Keywords: 11C‐Choline PET/CT, 99mTc‐MIBI/123Iodide subtraction SPECT/CT, hyperparathyroidism, method comparison, parathyroidectomy, preoperative imaging, prospective cohort
1. INTRODUCTION
Primary hyperparathyroidism (PHPT) is caused by one or more hyperfunctioning parathyroid glands (HPGs). An increase in plasma parathyroid hormone (PTH) results in bone loss and increases the risk of kidney stones. Symptoms may be mild and nonspecific but can involve numerous organ systems, including gastrointestinal, metabolic, musculoskeletal, and cerebral systems. PHPT is fairly common, with over 100 new cases annually per million Danish citizens, and primarily affects women aged 40–70 years. 1 , 2 , 3
Diagnosis is often based on an incidental finding of hypercalcemia and standard curative treatment is parathyroidectomy (PTx), with the most common indications in Denmark being: P‐Ca++ repeatedly >1.45 mmol/L or mild hypercalcaemia (P‐Ca++ 1.32–1.45 mmol/L) combined with age <50 years, reduced creatinine clearance, BMD T‐score < −2.5 in lumbar spine, hip or distal forearm, low‐energy fracture, kidney stones or nephrocalcinosis, and peptic ulcer. 1 , 3 , 4
Due to the small size of HPG(s), preoperative visualisation and localisation are imperative for the surgeon to plan minimally invasive surgery.

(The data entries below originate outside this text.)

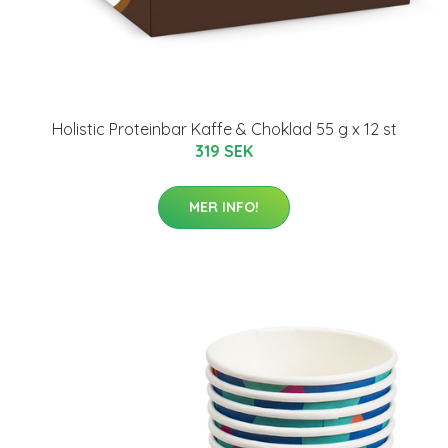
Holistic Proteinbar Kaffe & Choklad 55 g x 12 st
319 SEK
MER INFO!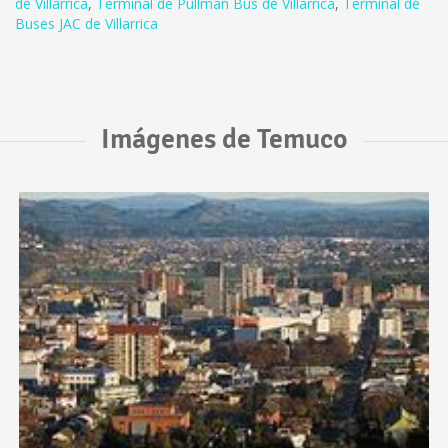
de Villarrica
,
Terminal de Pullman Bus de Villarrica
,
Terminal de
Buses JAC de Villarrica
Imágenes de Temuco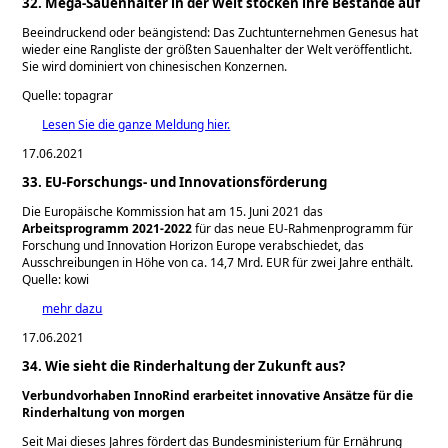
32. Mega-Sauenhalter in der Welt stocken ihre Bestände auf
Beeindruckend oder beängistend: Das Zuchtunternehmen Genesus hat
wieder eine Rangliste der größten Sauenhalter der Welt veröffentlicht.
Sie wird dominiert von chinesischen Konzernen.
Quelle: topagrar
Lesen Sie die ganze Meldung hier.
17.06.2021
33. EU-Forschungs- und Innovationsförderung
Die Europäische Kommission hat am 15. Juni 2021 das
Arbeitsprogramm 2021-2022
für das neue EU-Rahmenprogramm für
Forschung und Innovation Horizon Europe verabschiedet, das
Ausschreibungen in Höhe von ca. 14,7 Mrd. EUR für zwei Jahre enthält.
Quelle: kowi
mehr dazu
17.06.2021
34. Wie sieht die Rinderhaltung der Zukunft aus?
Verbundvorhaben InnoRind erarbeitet innovative Ansätze für die
Rinderhaltung von morgen
Seit Mai dieses Jahres fördert das Bundesministerium für Ernährung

Several imaging methods are available for this purpose. One widely used method is dual‐isotope subtraction parathyroid scintigraphy with 99mTc‐MIBI and 123Iodide including SPECT/CT and planar pinhole imaging (Di‐SPECT), which has a high diagnostic accuracy (sensitivity 82%–93% 5 , 6 , 7 ) and was proven superior to both single‐isotope MIBI planar and SPECT/CT imaging and to dual‐isotope subtraction scintigraphy with single isotope SPECT/CT (sensitivities 17%–89%). 5 , 6 , 7 , 8 , 9 , 10 Due to the high cost, time consumption (≤4.5 h) and radiation dose (≈13 mSv) alternative modalities such as positron emission tomography/computed tomography (PET/CT) using carbon‐11‐labelled choline (11C‐Choline) as the tracer (Choline PET) have been evaluated and found promising with sensitivity as high as 87%–97%. 11 , 12 , 13 , 14
Other widely used methods include 4D‐CT and ultrasound, both of which have previously been found to have varying sensitivity, 55%–85% and 29%–81%, respectively. 5 , 7 , 15 , 16 , 17 Additionally, the accuracy of any method will be affected by local availability and expertise.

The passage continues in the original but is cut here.